• [Goal of the exercise]
Reproduce the lines of every one of the records below verbatim, omitting the pictures from your response.
>> Start Exercise inputs
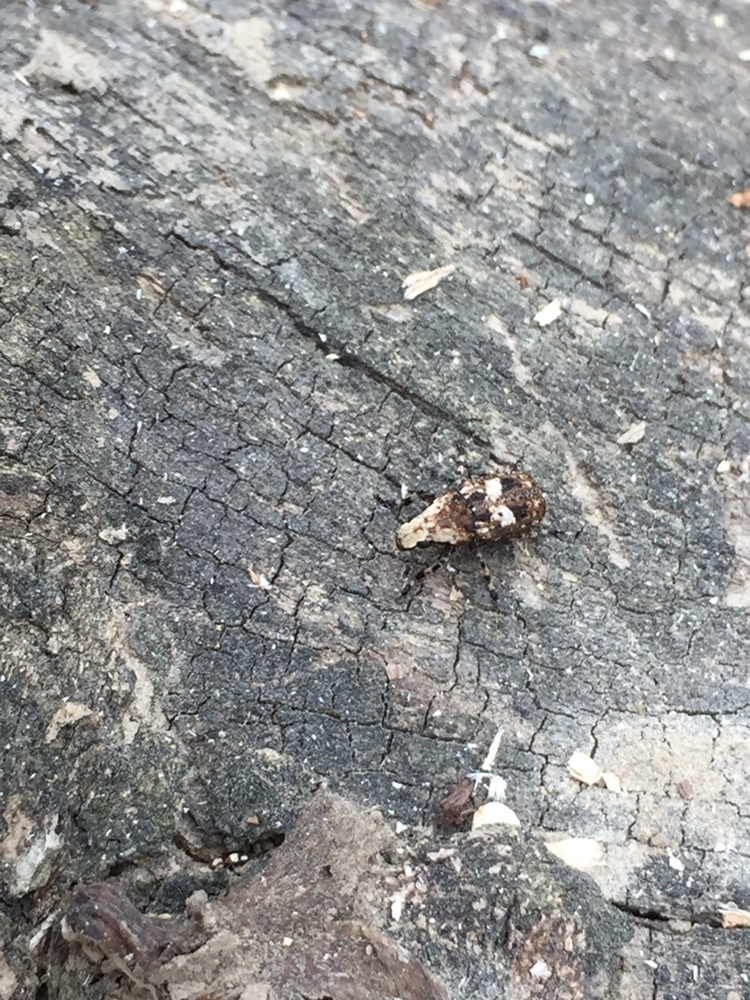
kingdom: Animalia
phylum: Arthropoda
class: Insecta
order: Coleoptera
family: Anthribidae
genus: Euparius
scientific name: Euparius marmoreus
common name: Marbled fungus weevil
>> End Exercise inputs
• [Task response]
kingdom: Animalia
phylum: Arthropoda
class: Insecta
order: Coleoptera
family: Anthribidae
genus: Euparius
scientific name: Euparius marmoreus
common name: Marbled fungus weevil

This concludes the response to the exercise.